Gather all lines in the entries that include the word "removed".

═════ DATA PROVIDED

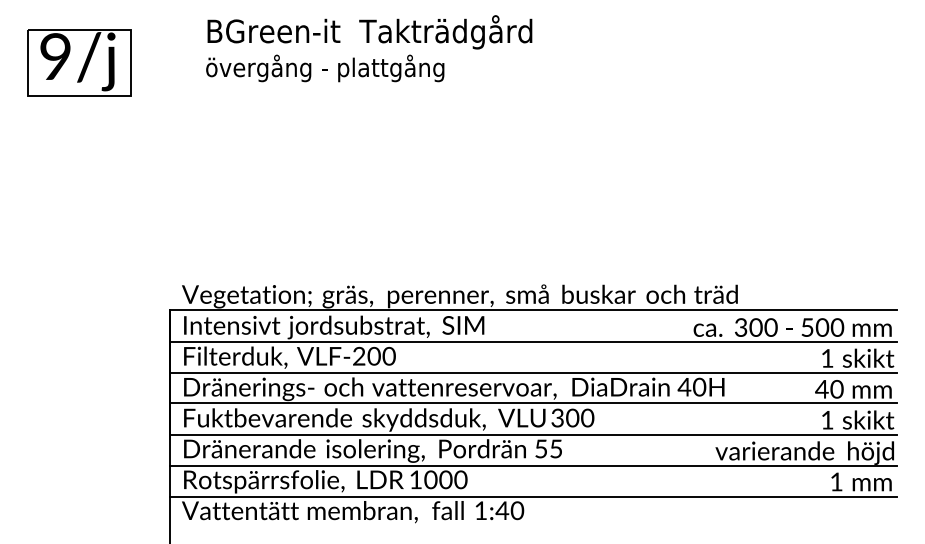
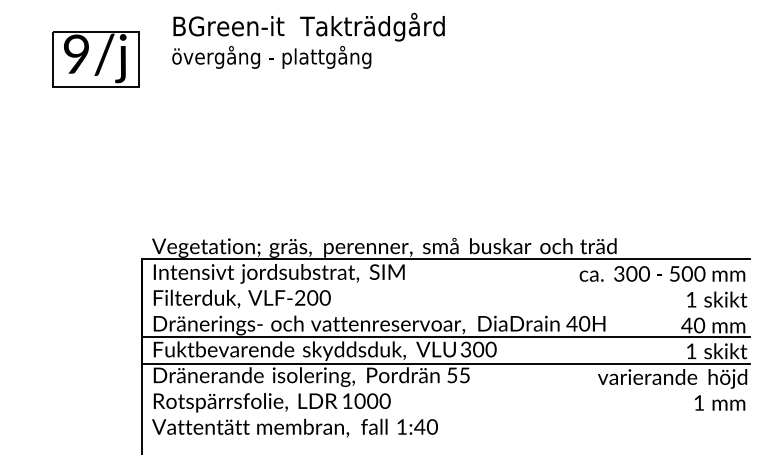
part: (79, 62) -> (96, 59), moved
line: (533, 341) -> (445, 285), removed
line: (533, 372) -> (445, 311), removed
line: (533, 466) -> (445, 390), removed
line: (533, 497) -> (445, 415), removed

══════════

**RESPONSE BELOW**
line: (533, 341) -> (445, 285), removed
line: (533, 372) -> (445, 311), removed
line: (533, 466) -> (445, 390), removed
line: (533, 497) -> (445, 415), removed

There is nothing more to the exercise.